Gemini CLI Proxy

August 13, 2025 · View on GitHub

Wrap Gemini CLI as an OpenAI-compatible API service, allowing you to enjoy the free Gemini 2.5 Pro model through API!

English | 简体中文

✨ Features

🔌 OpenAI API Compatible: Implements /v1/chat/completions endpoint
🚀 Quick Setup: Zero-config run with uvx
⚡ High Performance: Built on FastAPI + asyncio with concurrent request support

If you want to know the principle of this tool, you can read my blog post (in Chinese).

🚀 Quick Start

Network Configuration

Since Gemini needs to access Google services, you may need to configure terminal proxy in certain network environments:

# Configure proxy (adjust according to your proxy server)
export https_proxy=http://127.0.0.1:7890
export http_proxy=http://127.0.0.1:7890  
export all_proxy=socks5://127.0.0.1:7890

Install Gemini CLI

Install Gemini CLI:

npm install -g @google/gemini-cli

After installation, use the gemini command to run Gemini CLI. You need to start it once first for login and initial configuration.

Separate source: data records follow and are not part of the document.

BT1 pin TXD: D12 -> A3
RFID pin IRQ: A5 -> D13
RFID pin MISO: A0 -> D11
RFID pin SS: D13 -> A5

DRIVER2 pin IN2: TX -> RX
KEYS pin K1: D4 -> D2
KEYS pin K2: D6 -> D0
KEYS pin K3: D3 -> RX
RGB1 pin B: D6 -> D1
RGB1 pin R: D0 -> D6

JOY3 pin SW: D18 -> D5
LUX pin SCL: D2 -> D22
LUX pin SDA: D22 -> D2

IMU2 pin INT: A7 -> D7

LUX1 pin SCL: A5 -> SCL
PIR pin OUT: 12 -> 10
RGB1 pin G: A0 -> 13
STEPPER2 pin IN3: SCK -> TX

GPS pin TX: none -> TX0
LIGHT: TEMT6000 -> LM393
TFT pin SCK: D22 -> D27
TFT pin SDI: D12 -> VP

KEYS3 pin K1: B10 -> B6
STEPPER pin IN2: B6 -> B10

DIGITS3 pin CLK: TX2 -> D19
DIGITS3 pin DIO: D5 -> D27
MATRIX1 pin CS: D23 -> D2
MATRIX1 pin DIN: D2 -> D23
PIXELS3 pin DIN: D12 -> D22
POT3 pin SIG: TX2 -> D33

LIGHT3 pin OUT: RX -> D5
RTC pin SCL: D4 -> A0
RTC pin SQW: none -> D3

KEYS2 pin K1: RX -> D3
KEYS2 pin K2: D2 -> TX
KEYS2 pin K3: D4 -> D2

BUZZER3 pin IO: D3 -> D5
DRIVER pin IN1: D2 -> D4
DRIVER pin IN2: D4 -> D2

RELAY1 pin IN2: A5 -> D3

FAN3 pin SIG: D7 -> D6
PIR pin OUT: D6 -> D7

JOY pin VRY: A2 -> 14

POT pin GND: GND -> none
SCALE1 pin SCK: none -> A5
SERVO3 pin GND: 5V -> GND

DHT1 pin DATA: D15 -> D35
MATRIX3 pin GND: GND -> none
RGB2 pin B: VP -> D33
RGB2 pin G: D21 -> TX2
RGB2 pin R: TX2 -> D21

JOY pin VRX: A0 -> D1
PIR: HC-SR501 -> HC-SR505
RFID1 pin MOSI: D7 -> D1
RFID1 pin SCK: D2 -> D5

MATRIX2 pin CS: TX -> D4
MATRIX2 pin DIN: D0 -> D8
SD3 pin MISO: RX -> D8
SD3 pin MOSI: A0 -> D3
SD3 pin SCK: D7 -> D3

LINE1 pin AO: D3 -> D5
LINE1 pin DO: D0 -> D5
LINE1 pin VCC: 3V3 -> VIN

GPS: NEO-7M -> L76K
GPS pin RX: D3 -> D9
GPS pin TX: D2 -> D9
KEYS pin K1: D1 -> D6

After configuration is complete, please confirm you can successfully run the following command:

gemini -p "Hello, Gemini"

Start Gemini CLI Proxy

Method 1: Direct startup

uvx gemini-cli-proxy

Method 2: Clone this repository and run:

uv run gemini-cli-proxy

Gemini CLI Proxy listens on port 8765 by default. You can customize the startup port with the --port parameter.

After startup, test the service with curl:

curl http://localhost:8765/v1/chat/completions \
  -H "Content-Type: application/json" \
  -H "Authorization: Bearer dummy-key" \
  -d '{
    "model": "gemini-2.5-pro",
    "messages": [{"role": "user", "content": "Hello!"}]
  }'

Usage Examples

OpenAI Client

from openai import OpenAI

client = OpenAI(
    base_url='http://localhost:8765/v1',
    api_key='dummy-key'  # Any string works
)

response = client.chat.completions.create(
    model='gemini-2.5-pro',
    messages=[
        {'role': 'user', 'content': 'Hello!'}
    ],
)

print(response.choices[0].message.content)

Cherry Studio

Add Model Provider in Cherry Studio settings:

Provider Type: OpenAI
API Host: http://localhost:8765
API Key: Any string works
Model Name: gemini-2.5-pro or gemini-2.5-flash

Cherry Studio Config 1

Cherry Studio Config 2

⚙️ Configuration Options

View command line parameters:

gemini-cli-proxy --help

Available options:

--host: Server host address (default: 127.0.0.1)
--port: Server port (default: 8765)
--rate-limit: Max requests per minute (default: 60)
--max-concurrency: Max concurrent subprocesses (default: 4)
--timeout: Gemini CLI command timeout in seconds (default: 30.0)
--debug: Enable debug mode (enables debug logging and file watching)

❓ FAQ

Q: Why do requests keep timing out?

A: This is usually a network connectivity issue. Gemini needs to access Google services, which may require proxy configuration in certain regions:

# Configure proxy (adjust according to your proxy server)
export https_proxy=http://127.0.0.1:7890
export http_proxy=http://127.0.0.1:7890
export all_proxy=socks5://127.0.0.1:7890

# Then start the service
uvx gemini-cli-proxy

📄 License

MIT License

🤝 Contributing

Issues and Pull Requests are welcome!